I first had a technician come out to the house and he wanted to charge nearly $300 to replace the icemaker unit. I told him he was "high" and began doing my own research of the problem. That's when I found this website (thank God!) and read the notes from other customers. I figured out the secret location of the KitchenAid icemaker troubleshooting guide (why they hide this information I have no idea -- it's ridiculous), and performed the diagnostics to determine the exact problem. That is how I discovered that the emitter and receiver control boards were bad and not the icemaker motor module as the technician had tried to tell me. Good thing I didn't pay him, because my icemaker still wouldn't be working! The electronic control boards are a piece of cake to replace -- just 3 screws on each. Be careful with the electronical connectors since they snap in - don't pull on the wires, first unhook the snaps holding the wire connector to the board and then disconnet it. Once I replaced the boards I turned my refrigerator back on and immediately I heard the water running to fill up the icemaker and not much later I heard my first piece of ice hit the bucket. Woohooo!!!! It feels nice to fix a problem myself for a reasonable price. This site rules. I'll be coming here again in the future!!!

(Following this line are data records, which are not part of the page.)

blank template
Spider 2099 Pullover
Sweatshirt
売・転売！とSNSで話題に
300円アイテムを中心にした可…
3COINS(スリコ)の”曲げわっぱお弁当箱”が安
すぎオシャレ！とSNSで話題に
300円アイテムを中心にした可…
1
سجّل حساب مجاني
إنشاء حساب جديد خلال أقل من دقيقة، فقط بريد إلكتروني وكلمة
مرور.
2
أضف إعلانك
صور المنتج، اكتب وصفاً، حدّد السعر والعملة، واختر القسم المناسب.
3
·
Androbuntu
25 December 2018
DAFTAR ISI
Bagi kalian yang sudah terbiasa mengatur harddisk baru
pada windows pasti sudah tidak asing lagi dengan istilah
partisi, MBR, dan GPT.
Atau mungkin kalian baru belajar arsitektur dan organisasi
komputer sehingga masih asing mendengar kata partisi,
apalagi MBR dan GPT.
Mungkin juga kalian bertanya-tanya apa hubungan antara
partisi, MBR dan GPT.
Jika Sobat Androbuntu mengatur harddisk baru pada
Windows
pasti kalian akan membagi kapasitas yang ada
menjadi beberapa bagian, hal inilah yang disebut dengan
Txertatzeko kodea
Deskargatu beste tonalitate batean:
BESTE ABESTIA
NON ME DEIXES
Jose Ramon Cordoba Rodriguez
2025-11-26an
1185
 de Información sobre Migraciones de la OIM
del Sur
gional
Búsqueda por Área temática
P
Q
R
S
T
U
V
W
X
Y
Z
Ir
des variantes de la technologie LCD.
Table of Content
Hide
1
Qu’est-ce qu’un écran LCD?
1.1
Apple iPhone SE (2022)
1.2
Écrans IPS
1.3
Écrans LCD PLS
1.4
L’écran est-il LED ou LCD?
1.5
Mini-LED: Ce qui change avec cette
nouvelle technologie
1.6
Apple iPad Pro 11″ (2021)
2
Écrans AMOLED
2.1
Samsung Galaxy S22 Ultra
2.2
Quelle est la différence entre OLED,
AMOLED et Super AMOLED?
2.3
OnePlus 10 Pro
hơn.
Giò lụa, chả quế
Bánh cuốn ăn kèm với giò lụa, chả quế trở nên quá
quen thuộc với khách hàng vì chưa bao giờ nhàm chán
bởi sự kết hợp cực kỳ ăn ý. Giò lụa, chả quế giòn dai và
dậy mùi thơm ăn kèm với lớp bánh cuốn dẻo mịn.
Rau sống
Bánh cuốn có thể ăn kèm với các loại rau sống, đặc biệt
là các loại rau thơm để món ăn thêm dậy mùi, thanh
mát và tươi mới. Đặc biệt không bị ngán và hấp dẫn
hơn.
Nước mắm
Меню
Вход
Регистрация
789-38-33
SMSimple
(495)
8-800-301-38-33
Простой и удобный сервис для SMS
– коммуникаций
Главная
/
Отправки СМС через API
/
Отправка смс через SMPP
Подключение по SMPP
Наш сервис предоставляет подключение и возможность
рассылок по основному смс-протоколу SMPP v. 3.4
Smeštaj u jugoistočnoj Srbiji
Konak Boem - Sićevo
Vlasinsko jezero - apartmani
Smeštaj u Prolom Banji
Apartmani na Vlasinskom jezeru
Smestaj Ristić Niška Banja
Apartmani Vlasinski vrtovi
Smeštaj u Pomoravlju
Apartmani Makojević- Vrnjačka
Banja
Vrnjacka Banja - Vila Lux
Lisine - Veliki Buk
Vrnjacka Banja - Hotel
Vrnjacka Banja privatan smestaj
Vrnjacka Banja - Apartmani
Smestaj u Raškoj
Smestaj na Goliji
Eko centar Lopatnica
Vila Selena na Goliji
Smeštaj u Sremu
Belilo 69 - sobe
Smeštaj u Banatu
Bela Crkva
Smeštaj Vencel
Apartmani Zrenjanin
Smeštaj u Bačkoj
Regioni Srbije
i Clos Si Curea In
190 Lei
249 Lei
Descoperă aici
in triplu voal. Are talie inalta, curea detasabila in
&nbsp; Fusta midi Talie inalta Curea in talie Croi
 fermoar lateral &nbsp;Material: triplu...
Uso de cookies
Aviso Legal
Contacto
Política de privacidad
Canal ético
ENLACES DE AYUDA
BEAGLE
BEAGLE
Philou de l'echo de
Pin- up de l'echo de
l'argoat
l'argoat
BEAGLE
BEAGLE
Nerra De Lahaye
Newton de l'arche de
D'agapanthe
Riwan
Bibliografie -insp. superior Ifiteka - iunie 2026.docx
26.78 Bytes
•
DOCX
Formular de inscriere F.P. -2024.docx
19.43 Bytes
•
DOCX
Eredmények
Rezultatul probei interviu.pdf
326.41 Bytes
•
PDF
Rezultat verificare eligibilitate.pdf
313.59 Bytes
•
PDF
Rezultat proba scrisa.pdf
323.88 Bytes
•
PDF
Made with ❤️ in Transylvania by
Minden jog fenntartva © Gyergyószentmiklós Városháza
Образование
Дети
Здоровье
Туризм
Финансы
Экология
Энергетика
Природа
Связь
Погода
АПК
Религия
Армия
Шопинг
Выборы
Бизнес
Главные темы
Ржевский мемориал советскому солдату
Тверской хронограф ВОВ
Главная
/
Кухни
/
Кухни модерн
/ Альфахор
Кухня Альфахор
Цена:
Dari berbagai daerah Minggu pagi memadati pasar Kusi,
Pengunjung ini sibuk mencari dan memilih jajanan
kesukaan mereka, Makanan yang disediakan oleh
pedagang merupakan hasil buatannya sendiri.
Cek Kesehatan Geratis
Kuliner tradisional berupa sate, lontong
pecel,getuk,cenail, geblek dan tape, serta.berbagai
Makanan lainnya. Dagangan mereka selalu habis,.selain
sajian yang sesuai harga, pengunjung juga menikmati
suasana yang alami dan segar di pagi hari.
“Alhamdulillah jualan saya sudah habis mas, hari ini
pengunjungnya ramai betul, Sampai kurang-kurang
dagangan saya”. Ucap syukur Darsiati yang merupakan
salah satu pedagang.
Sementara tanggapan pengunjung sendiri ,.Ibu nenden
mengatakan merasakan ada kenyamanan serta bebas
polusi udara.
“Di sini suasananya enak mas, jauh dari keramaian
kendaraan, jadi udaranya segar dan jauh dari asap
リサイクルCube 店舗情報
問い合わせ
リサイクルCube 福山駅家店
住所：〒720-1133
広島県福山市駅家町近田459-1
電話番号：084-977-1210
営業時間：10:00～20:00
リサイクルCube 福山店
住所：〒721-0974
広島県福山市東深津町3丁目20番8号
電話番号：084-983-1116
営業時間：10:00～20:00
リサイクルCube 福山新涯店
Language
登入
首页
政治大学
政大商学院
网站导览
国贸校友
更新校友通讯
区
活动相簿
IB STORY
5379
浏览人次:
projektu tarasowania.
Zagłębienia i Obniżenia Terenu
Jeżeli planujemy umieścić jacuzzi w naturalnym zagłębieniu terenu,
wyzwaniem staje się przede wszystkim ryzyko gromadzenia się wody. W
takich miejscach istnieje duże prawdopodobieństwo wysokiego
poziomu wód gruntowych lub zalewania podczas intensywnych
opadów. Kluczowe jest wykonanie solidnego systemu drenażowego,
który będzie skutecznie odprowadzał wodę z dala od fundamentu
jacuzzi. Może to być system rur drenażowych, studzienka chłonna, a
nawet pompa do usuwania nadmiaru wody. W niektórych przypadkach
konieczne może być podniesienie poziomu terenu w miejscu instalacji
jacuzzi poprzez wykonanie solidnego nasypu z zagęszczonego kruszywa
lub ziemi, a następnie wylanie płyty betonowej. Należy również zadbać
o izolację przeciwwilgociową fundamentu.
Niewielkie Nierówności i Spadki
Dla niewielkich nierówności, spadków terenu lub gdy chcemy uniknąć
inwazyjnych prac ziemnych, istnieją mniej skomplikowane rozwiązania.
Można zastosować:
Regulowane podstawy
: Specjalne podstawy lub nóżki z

Removed the Wiring & Troubleshooting instructions from behind the front Grill and used to troubleshoot the KSCS25IN side by side refrigerator. I then removed the three screws from the Emitter assembly on the left side of the freezer. Then disconnected the four pin connector. Removed screw holding emitter PCB to housing and replaced with the new PCB and then re-installed. Similar steps for the Receiver assembly and PCB on the right side of the freezer. Unit started making ice after making some water level adjustments on the Timer assembly.
The repair went just as simple as the video on the web site. Parts came really fast. replaced in less than 15 minutes. i thought the icemaker unit was the bad part but after gettin info from this site it told me waht to check first and i found that the emitter boards were bad. Thanks for saving me the money on buying the wrong parts. also bought parts the folowing week to repair my wifes kitchenaid mixer.